India faces money laundering, terror financing risks: IMF

Business Standard, 26/1/11

India, which has witnessed numerous terror attacks and still remains a potential target for such strikes, faces significant money laundering and terrorist financing risk, the International Monetary Fund (IMF) has warned.

IMF, in its report ‘India: Observance of Standards and Codes Financial Action Task Force Recommendations for Anti-Money Laundering and Combating the Financing of Terrorism’, however, appreciated the steps taken by New Delhi to counter these threats.

The report, dated July 2010, was released on Monday.

“As a leader among the emerging economies in Asia, with a strongly growing economy and demography, India faces a range of money laundering and terror financing risks,” it said.

“The main sources of money laundering in India result from a range of illegal activities within and outside the country, mainly drug trafficking, fraud, counterfeiting of Indian currency, transnational organised crime, human trafficking, and corruption,” the report said.

“India continues to be a significant target for terrorist groups and has been the victim of numerous attacks.
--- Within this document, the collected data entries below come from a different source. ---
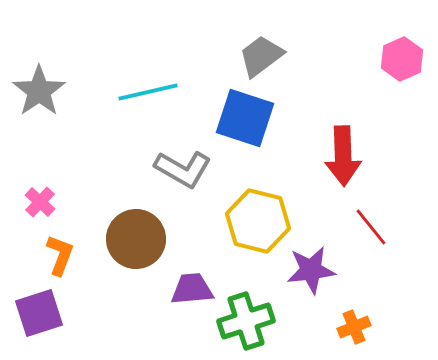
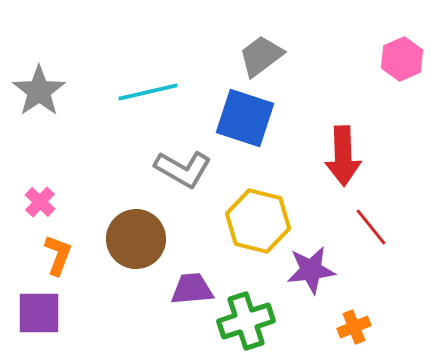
orange L-shape: moved 2 px left
purple square: rotated 18 degrees clockwise
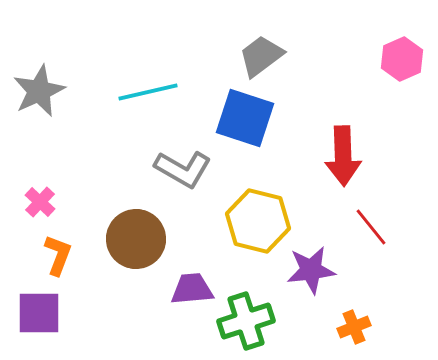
gray star: rotated 10 degrees clockwise
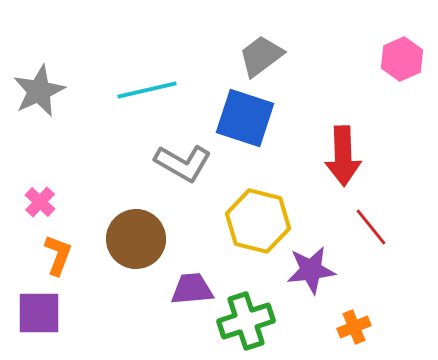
cyan line: moved 1 px left, 2 px up
gray L-shape: moved 6 px up
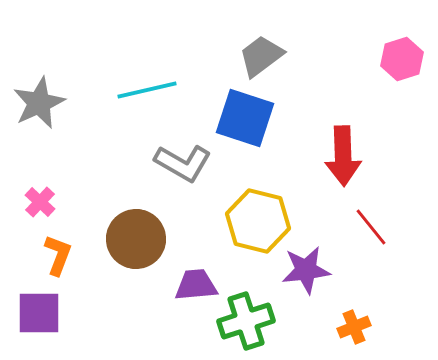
pink hexagon: rotated 6 degrees clockwise
gray star: moved 12 px down
purple star: moved 5 px left
purple trapezoid: moved 4 px right, 4 px up
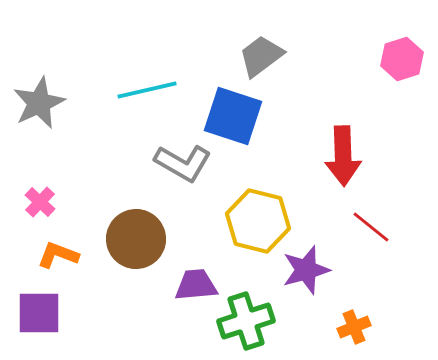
blue square: moved 12 px left, 2 px up
red line: rotated 12 degrees counterclockwise
orange L-shape: rotated 90 degrees counterclockwise
purple star: rotated 9 degrees counterclockwise
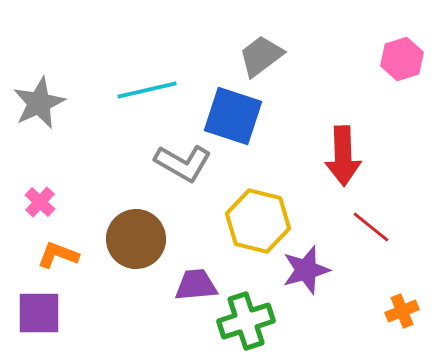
orange cross: moved 48 px right, 16 px up
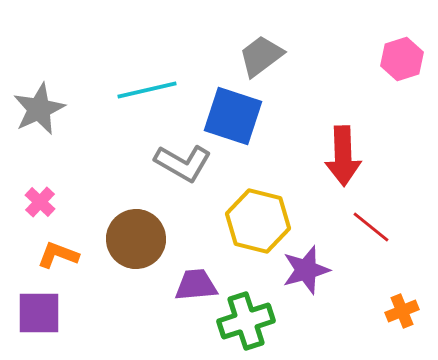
gray star: moved 6 px down
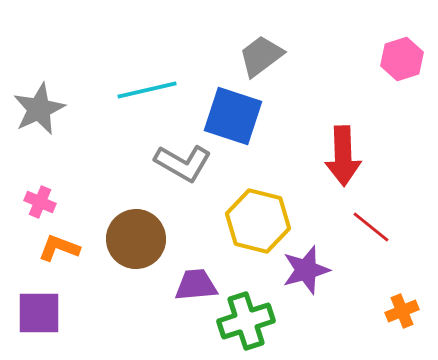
pink cross: rotated 20 degrees counterclockwise
orange L-shape: moved 1 px right, 7 px up
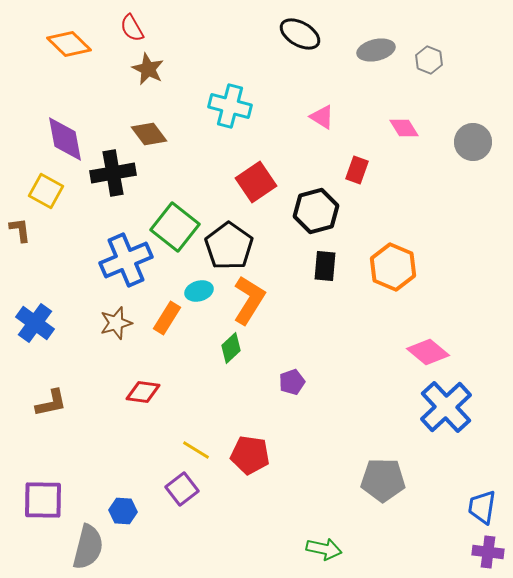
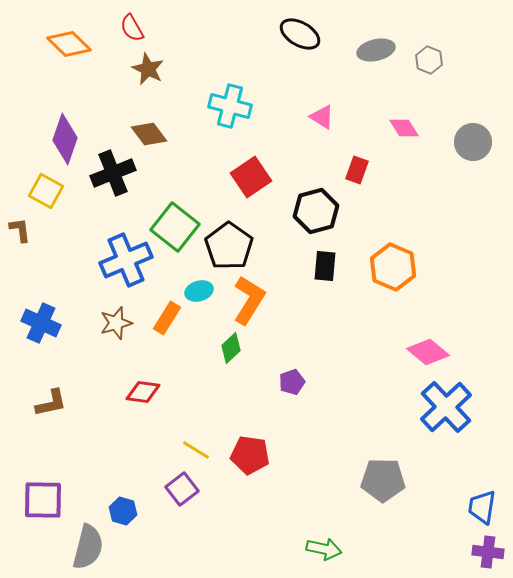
purple diamond at (65, 139): rotated 30 degrees clockwise
black cross at (113, 173): rotated 12 degrees counterclockwise
red square at (256, 182): moved 5 px left, 5 px up
blue cross at (35, 323): moved 6 px right; rotated 12 degrees counterclockwise
blue hexagon at (123, 511): rotated 12 degrees clockwise
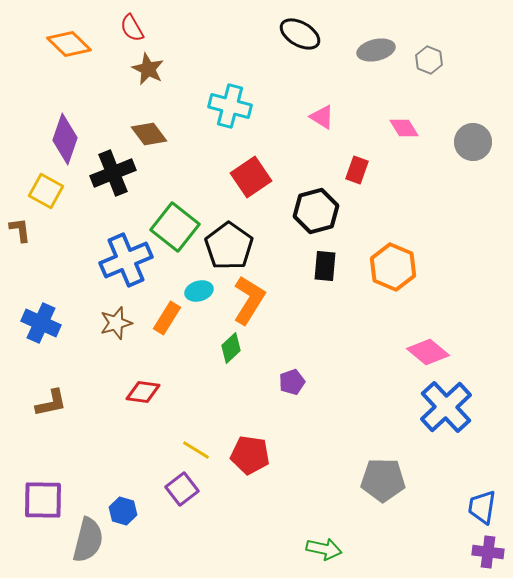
gray semicircle at (88, 547): moved 7 px up
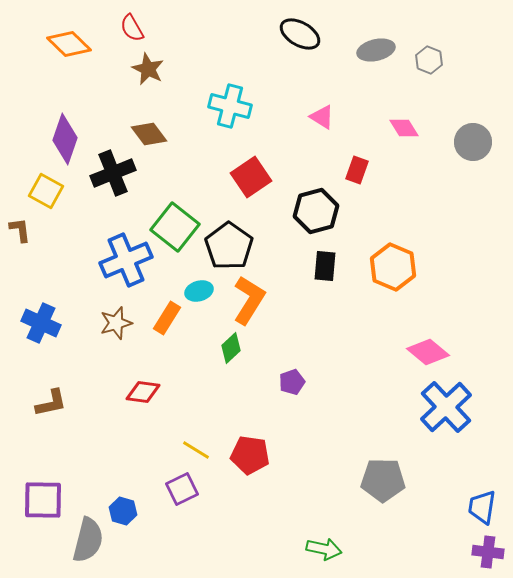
purple square at (182, 489): rotated 12 degrees clockwise
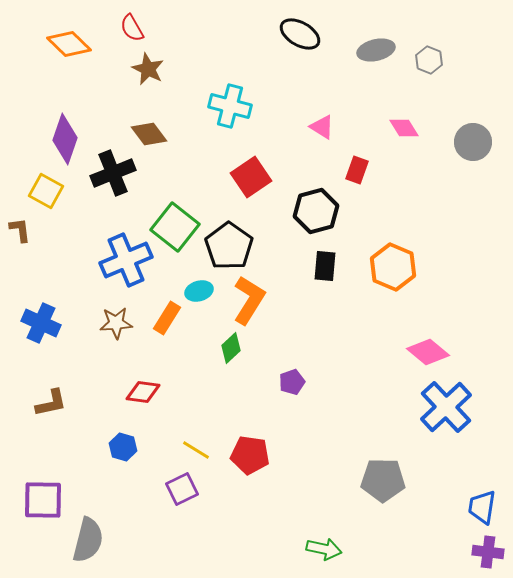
pink triangle at (322, 117): moved 10 px down
brown star at (116, 323): rotated 12 degrees clockwise
blue hexagon at (123, 511): moved 64 px up
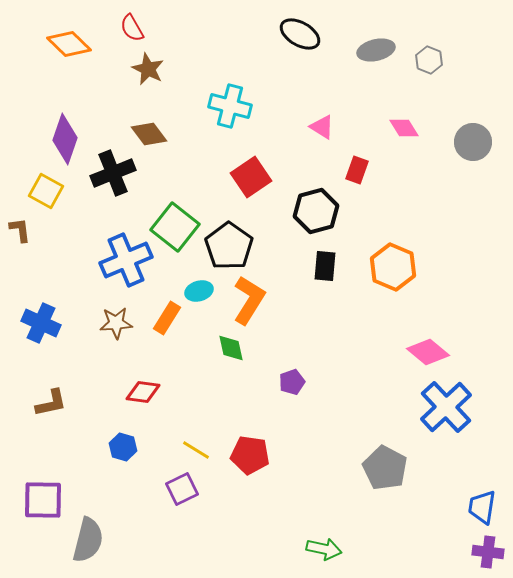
green diamond at (231, 348): rotated 60 degrees counterclockwise
gray pentagon at (383, 480): moved 2 px right, 12 px up; rotated 27 degrees clockwise
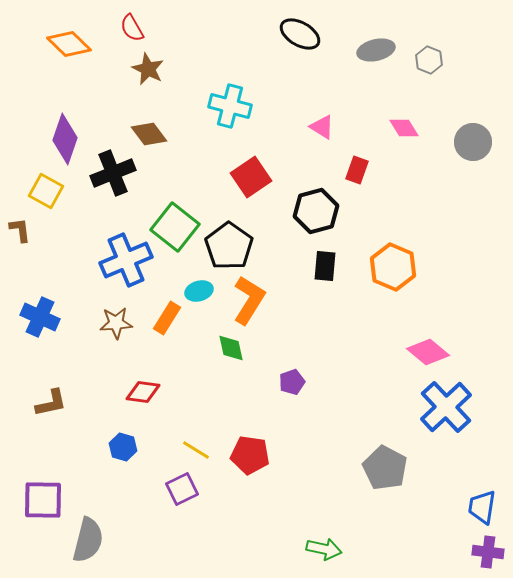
blue cross at (41, 323): moved 1 px left, 6 px up
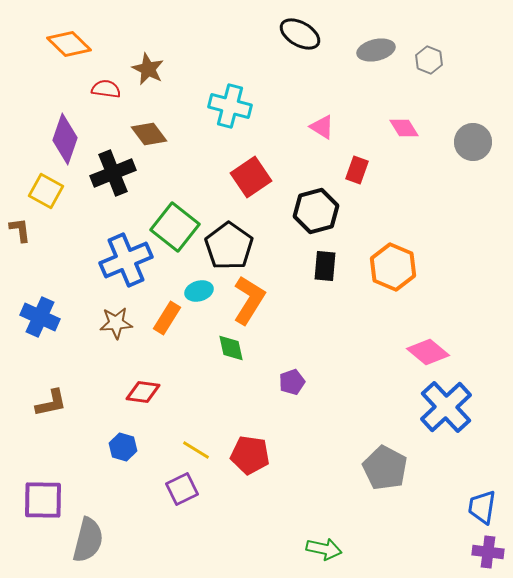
red semicircle at (132, 28): moved 26 px left, 61 px down; rotated 128 degrees clockwise
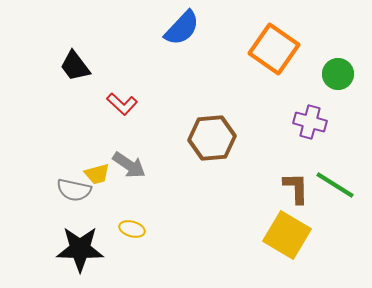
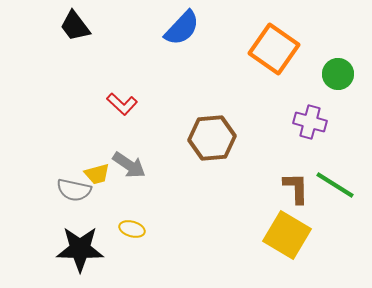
black trapezoid: moved 40 px up
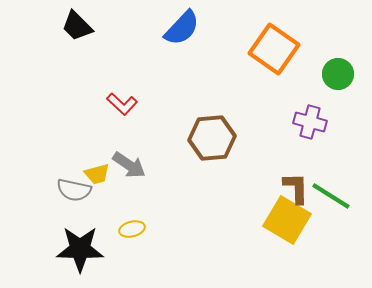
black trapezoid: moved 2 px right; rotated 8 degrees counterclockwise
green line: moved 4 px left, 11 px down
yellow ellipse: rotated 30 degrees counterclockwise
yellow square: moved 15 px up
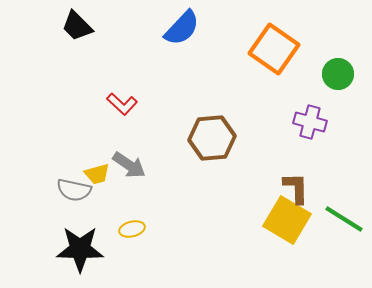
green line: moved 13 px right, 23 px down
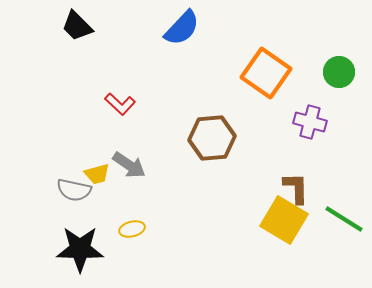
orange square: moved 8 px left, 24 px down
green circle: moved 1 px right, 2 px up
red L-shape: moved 2 px left
yellow square: moved 3 px left
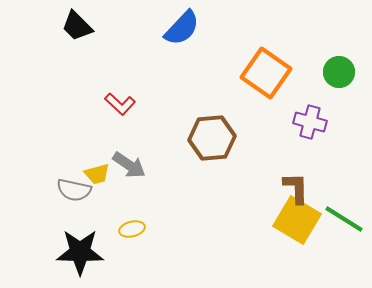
yellow square: moved 13 px right
black star: moved 3 px down
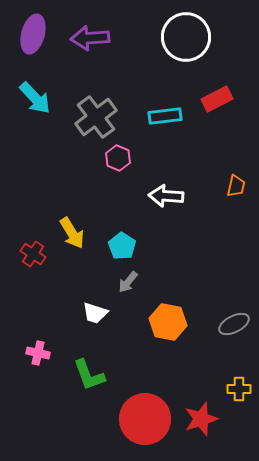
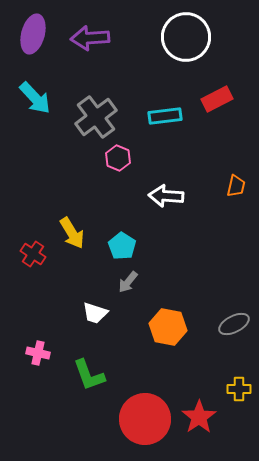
orange hexagon: moved 5 px down
red star: moved 2 px left, 2 px up; rotated 16 degrees counterclockwise
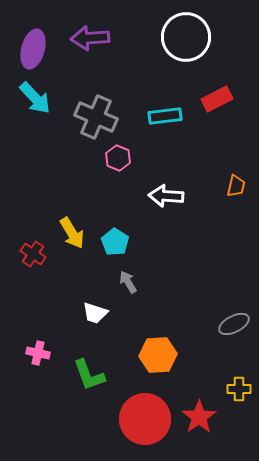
purple ellipse: moved 15 px down
gray cross: rotated 30 degrees counterclockwise
cyan pentagon: moved 7 px left, 4 px up
gray arrow: rotated 110 degrees clockwise
orange hexagon: moved 10 px left, 28 px down; rotated 15 degrees counterclockwise
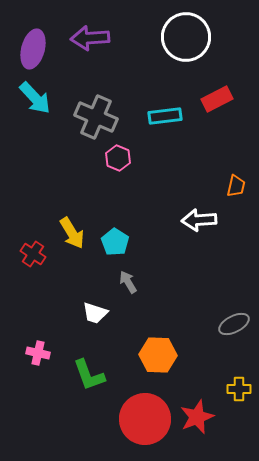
white arrow: moved 33 px right, 24 px down; rotated 8 degrees counterclockwise
orange hexagon: rotated 6 degrees clockwise
red star: moved 2 px left; rotated 12 degrees clockwise
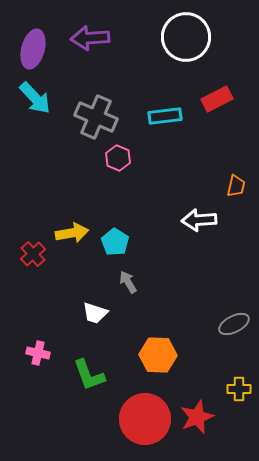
yellow arrow: rotated 68 degrees counterclockwise
red cross: rotated 15 degrees clockwise
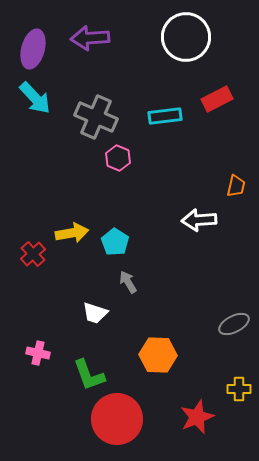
red circle: moved 28 px left
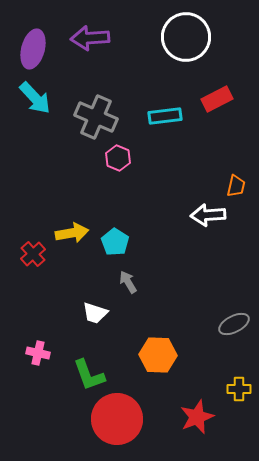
white arrow: moved 9 px right, 5 px up
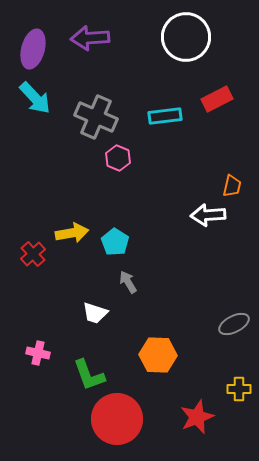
orange trapezoid: moved 4 px left
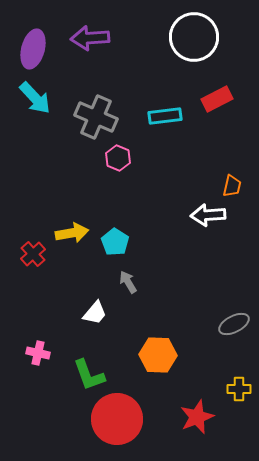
white circle: moved 8 px right
white trapezoid: rotated 68 degrees counterclockwise
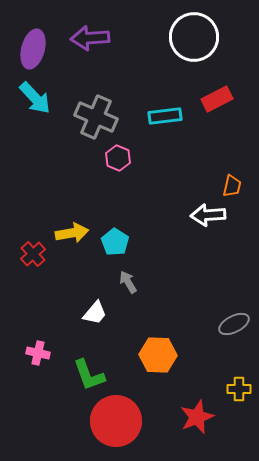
red circle: moved 1 px left, 2 px down
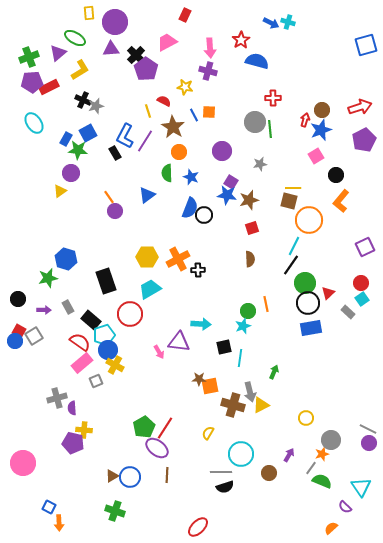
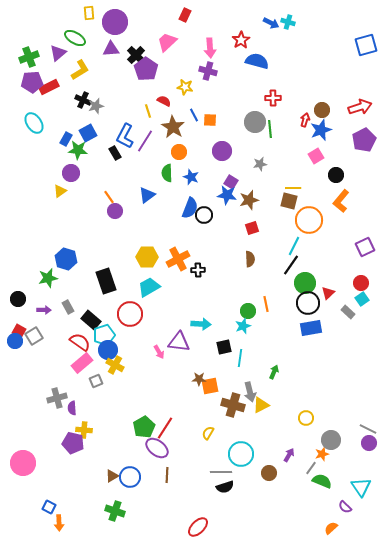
pink trapezoid at (167, 42): rotated 15 degrees counterclockwise
orange square at (209, 112): moved 1 px right, 8 px down
cyan trapezoid at (150, 289): moved 1 px left, 2 px up
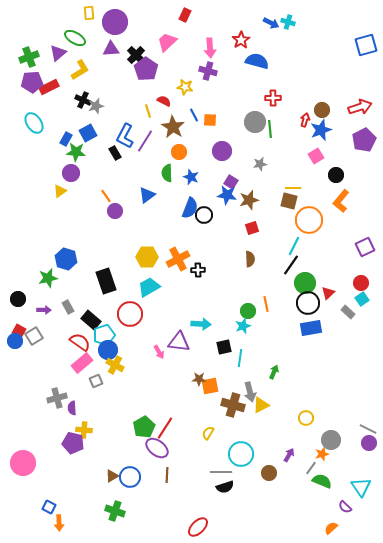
green star at (78, 150): moved 2 px left, 2 px down
orange line at (109, 197): moved 3 px left, 1 px up
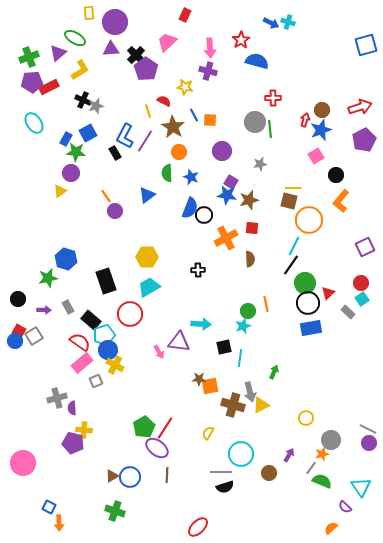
red square at (252, 228): rotated 24 degrees clockwise
orange cross at (178, 259): moved 48 px right, 21 px up
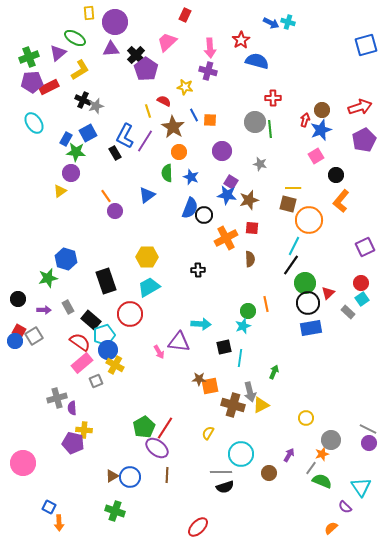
gray star at (260, 164): rotated 24 degrees clockwise
brown square at (289, 201): moved 1 px left, 3 px down
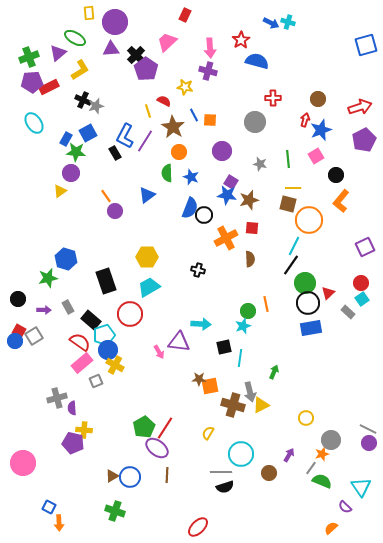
brown circle at (322, 110): moved 4 px left, 11 px up
green line at (270, 129): moved 18 px right, 30 px down
black cross at (198, 270): rotated 16 degrees clockwise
There are no published figures of terrorist cells operating in the country,” it said.

Based on a threat assessment, India has identified the following major sources for terror financing: Funds/resources from organisations outside India, including foreign NPOs; counterfeiting of currency; and criminal activities, including drug trafficking and extortion.

According to the report, since mid-2009, India has increased its focus on money laundering and the use of the money laundering provisions.

However, there are still some important and, in some instances, long-standing legal issues, such as the threshold condition for domestic predicate offences, which are yet to be resolved.

Effectiveness concerns were primarily raised by the absence of any money laundering convictions, it said.

Key recommendations include the need to address the technical shortcomings in the criminalisation of both money laundering and terror financing and in the domestic framework of confiscation and provisional measures; and broaden the due-diligance obligations, with clear and specific measures to enhance requirements regarding beneficial ownership.

It also recommended India improve the reliability of identification documents, the use of pooled accounts, PEPs, and non-face-to-face business; ensure India Post, which recently became subject to the Prevention of Money Laundering Act, effectively implemented the anti-money laundering/combating the financing of terrorism requirements; and enhance effectiveness of the suspicious transaction reporting regime.